We'll use compute_deterministics
to compute the values of p
, conditioned on the posterior distributions of alpha
and beta
.
probabilities = {}
with logistic_model2:
for key, party_name in party_names.items():
# Assign covariates to compute the posterior distributions of
pm.set_data(
{
"party3": np.tile(key, len(year_centered)),
"year": year_centered,
}
)
# Compute the posterior predictive
idata = pm.compute_deterministics(idata2['posterior'])
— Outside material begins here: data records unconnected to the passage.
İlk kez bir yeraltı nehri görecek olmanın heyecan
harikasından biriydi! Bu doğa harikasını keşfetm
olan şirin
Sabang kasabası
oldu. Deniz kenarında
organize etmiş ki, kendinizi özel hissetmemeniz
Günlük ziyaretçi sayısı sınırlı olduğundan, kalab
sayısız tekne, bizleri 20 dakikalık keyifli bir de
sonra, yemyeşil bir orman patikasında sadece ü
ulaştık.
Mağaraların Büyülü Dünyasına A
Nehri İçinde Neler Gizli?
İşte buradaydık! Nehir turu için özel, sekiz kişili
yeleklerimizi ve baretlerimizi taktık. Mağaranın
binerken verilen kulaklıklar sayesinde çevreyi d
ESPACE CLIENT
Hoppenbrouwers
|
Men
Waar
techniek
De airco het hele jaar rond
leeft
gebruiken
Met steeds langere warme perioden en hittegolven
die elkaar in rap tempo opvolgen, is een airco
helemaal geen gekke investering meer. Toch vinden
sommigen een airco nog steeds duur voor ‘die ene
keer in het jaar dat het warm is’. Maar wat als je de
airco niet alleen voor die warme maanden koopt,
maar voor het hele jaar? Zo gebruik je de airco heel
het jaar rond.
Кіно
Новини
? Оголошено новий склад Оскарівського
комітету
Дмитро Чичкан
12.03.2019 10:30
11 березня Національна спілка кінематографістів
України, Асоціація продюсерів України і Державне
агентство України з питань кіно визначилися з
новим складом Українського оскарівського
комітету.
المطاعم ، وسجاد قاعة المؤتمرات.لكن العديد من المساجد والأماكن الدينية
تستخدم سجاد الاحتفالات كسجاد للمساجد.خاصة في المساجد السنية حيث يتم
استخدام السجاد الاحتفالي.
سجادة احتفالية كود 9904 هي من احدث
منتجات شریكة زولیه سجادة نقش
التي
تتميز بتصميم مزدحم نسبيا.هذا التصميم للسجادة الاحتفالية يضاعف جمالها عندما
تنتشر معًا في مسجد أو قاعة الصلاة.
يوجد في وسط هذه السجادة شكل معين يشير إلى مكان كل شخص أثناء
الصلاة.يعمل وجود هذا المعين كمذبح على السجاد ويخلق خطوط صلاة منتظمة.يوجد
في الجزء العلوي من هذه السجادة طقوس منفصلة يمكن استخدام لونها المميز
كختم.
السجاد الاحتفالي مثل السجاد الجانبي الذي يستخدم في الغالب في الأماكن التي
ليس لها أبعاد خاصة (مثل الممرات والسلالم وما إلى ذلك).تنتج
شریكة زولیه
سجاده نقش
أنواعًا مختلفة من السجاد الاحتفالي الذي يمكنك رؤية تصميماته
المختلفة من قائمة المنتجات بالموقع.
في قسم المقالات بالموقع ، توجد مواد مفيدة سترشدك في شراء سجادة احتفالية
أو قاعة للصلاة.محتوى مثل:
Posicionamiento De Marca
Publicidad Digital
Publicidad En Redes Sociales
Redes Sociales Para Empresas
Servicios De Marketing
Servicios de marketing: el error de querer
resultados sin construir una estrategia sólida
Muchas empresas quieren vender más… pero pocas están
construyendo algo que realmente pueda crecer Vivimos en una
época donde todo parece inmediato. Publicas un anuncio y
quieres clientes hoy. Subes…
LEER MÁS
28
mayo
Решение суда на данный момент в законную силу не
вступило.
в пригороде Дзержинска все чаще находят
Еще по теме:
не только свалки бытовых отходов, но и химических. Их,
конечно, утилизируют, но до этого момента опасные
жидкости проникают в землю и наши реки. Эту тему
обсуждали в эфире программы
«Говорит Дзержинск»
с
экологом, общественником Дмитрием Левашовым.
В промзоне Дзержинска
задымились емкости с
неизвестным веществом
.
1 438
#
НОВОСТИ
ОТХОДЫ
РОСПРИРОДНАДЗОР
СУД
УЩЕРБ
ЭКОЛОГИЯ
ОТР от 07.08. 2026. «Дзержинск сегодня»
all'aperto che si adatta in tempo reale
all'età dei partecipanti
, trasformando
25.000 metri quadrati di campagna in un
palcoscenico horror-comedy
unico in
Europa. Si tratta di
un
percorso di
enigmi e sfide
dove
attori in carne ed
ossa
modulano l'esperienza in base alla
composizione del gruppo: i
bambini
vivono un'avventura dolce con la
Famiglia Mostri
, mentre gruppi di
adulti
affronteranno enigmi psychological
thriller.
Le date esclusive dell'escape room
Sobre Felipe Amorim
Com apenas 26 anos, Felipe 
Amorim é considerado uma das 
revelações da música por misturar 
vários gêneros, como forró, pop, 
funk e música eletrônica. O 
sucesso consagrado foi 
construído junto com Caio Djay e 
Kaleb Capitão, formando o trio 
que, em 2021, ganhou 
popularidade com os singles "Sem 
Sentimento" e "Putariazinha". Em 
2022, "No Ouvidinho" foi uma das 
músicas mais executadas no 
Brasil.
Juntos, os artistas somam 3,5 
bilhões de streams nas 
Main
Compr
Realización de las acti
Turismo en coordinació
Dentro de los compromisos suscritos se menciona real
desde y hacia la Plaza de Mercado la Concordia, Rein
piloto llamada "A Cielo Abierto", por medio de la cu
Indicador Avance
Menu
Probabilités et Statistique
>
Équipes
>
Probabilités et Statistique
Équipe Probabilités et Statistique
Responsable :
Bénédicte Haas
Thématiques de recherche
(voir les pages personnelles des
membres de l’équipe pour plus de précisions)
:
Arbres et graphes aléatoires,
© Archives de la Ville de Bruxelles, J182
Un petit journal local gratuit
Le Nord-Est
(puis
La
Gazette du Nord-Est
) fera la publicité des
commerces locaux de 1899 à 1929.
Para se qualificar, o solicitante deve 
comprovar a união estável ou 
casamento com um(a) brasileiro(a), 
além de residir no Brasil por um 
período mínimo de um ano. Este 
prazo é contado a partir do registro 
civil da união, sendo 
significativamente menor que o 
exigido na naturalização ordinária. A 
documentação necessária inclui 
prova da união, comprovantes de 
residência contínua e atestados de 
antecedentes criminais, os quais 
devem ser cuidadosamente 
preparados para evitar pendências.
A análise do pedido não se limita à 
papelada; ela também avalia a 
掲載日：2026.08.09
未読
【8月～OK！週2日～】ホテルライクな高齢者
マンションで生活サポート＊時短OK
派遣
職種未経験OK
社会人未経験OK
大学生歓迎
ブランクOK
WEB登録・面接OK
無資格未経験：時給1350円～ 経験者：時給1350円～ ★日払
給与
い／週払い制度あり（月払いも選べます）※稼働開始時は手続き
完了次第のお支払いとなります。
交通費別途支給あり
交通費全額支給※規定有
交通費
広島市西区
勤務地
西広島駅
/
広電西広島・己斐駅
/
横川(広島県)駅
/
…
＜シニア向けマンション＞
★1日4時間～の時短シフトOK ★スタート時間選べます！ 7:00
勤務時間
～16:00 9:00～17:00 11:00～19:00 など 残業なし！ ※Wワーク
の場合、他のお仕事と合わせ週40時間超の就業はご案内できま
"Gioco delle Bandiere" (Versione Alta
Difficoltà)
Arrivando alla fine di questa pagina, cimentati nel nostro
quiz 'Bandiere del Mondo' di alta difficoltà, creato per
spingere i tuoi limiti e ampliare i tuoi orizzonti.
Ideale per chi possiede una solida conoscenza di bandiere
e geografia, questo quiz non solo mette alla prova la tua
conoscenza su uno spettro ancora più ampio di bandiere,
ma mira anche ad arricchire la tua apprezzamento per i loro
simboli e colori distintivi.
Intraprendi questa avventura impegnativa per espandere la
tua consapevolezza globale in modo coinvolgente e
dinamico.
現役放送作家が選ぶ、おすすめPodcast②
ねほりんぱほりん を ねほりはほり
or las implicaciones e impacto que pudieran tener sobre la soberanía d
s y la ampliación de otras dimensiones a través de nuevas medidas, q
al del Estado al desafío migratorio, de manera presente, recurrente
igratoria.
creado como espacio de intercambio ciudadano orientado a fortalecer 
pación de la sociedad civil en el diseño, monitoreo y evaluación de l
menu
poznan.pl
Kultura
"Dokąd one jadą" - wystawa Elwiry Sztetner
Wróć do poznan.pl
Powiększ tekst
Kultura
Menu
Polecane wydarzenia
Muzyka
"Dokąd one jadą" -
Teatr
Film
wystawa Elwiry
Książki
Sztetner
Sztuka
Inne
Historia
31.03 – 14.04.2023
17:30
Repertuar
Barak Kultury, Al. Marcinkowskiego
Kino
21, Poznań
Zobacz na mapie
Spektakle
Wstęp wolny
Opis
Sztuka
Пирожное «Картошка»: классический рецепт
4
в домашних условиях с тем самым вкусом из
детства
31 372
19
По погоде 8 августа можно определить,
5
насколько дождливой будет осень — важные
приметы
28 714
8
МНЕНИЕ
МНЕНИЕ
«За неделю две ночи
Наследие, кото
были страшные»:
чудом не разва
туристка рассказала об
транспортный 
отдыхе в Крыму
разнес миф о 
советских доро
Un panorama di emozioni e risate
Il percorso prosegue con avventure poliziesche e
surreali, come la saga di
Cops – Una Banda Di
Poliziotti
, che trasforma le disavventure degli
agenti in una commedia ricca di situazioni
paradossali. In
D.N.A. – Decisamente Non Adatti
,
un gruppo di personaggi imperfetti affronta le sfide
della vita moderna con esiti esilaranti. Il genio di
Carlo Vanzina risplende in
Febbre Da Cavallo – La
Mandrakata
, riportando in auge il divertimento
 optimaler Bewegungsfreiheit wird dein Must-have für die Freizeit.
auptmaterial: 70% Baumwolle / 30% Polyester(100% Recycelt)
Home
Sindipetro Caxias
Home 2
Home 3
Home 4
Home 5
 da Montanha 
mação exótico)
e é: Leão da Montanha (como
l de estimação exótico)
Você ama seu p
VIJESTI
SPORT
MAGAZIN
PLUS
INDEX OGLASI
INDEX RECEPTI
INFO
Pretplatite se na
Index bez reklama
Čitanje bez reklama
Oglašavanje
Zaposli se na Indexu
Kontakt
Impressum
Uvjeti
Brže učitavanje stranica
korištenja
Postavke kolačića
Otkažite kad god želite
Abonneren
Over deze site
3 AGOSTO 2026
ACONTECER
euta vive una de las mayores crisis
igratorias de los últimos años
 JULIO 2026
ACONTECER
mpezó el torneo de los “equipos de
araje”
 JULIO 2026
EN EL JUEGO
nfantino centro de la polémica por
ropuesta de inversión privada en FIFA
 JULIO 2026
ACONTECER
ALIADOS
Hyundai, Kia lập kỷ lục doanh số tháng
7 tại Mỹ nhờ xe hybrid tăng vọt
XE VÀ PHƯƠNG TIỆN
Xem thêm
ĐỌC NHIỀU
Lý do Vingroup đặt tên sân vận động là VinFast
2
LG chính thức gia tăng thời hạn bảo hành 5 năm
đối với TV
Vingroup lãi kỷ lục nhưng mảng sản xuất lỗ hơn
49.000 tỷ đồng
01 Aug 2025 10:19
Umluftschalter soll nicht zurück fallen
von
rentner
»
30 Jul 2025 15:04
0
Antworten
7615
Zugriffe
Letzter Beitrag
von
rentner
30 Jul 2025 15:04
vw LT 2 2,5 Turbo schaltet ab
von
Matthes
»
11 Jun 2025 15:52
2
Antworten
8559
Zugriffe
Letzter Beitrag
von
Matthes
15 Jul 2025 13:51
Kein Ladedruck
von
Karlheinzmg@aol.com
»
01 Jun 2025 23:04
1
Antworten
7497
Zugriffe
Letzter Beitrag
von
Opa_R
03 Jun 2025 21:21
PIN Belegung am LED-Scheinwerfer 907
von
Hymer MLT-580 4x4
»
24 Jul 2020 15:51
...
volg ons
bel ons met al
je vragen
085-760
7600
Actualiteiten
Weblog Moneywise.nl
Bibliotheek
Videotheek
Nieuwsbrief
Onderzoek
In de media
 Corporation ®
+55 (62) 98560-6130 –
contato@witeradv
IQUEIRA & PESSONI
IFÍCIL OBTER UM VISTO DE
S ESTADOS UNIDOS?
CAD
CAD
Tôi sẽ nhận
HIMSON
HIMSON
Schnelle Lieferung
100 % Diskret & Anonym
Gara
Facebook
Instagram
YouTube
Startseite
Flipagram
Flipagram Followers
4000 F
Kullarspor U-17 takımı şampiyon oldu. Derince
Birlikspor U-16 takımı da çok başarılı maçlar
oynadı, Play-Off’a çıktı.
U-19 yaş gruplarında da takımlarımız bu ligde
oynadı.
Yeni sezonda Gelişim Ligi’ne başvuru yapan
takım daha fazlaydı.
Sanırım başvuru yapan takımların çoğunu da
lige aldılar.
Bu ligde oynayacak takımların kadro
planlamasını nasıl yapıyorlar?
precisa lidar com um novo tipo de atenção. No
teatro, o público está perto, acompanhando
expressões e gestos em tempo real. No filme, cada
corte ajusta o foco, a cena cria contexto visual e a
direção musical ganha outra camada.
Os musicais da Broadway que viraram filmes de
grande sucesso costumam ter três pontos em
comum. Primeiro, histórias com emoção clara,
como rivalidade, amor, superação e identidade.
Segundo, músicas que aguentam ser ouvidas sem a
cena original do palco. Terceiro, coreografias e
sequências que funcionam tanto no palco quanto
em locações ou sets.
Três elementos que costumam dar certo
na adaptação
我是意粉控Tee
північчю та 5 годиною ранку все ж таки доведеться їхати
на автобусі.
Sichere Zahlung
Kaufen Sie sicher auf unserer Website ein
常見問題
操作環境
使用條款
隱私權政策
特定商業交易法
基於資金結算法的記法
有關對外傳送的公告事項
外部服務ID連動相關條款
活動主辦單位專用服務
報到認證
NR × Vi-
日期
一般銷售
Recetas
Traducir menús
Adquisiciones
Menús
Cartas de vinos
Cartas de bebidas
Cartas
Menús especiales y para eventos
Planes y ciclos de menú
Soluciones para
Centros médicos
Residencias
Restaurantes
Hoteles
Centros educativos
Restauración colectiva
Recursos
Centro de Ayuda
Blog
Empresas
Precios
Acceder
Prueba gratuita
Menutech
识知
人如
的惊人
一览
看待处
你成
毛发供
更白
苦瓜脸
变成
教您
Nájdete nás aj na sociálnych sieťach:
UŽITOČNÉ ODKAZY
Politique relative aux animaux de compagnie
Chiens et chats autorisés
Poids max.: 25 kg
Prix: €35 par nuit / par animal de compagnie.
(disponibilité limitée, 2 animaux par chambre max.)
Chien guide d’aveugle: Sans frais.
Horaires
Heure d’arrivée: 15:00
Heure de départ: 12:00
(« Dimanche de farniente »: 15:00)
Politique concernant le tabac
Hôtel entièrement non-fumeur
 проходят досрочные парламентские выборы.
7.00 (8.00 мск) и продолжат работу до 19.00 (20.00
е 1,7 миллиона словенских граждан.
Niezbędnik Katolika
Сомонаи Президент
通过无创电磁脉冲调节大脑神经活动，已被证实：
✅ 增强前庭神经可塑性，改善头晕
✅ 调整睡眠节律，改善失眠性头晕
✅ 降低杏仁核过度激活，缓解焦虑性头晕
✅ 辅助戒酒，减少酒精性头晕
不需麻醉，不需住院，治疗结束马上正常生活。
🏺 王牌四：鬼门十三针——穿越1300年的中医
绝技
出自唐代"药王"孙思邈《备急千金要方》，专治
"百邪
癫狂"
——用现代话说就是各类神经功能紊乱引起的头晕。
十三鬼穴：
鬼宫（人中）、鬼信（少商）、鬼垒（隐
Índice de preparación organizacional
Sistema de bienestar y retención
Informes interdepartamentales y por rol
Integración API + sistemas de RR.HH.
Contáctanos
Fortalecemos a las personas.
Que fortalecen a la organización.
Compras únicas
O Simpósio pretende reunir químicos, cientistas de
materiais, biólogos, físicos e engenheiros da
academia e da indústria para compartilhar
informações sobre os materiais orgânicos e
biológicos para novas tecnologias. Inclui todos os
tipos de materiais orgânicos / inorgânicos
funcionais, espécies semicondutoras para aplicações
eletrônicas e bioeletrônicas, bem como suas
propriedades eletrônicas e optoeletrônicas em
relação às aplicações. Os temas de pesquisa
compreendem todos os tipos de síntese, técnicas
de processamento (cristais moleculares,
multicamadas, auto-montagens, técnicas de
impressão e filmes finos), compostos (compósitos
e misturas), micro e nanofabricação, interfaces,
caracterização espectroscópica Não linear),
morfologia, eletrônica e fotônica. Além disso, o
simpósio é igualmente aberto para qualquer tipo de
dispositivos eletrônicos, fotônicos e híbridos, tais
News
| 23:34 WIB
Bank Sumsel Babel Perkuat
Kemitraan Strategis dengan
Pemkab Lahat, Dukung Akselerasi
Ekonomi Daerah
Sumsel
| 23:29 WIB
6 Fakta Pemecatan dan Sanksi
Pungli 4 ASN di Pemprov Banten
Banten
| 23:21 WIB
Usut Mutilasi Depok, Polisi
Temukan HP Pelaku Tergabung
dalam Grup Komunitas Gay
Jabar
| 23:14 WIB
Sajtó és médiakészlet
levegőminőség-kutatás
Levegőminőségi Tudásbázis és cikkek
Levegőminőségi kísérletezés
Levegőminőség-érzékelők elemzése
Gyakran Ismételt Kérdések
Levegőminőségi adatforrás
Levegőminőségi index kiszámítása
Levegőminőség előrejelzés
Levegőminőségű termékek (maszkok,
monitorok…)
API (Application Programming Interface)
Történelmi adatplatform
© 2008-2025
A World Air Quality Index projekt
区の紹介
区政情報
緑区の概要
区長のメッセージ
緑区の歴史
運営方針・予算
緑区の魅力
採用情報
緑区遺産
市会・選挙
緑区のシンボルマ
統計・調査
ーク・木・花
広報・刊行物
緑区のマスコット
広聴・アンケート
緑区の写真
probabilities[party_name] = az.extract(idata, num_samples=100)["p"]
Output()
Output()
Output()
Here's what the results look like.
# Plot the original data
table.plot(color=colors)
# Plot posterior draws for each party affiliation
for key, party_name in party_names.items():
ps = probabilities[party_name].to_numpy() * 100
plt.plot(year_range, ps, color=colors[key], alpha=0.02)
decorate(ylabel="percent", title="Percent saying people can be trusted")
The posterior distributions of p
overlap for the Democrat and Independent groups, but the distribution for Republicans is notably different.
Based on these results, we can say with some confidence that Republicans are more likely to say people can be trusted -- at least under the assumption that the changes over time are well modeled by the logistic regression model.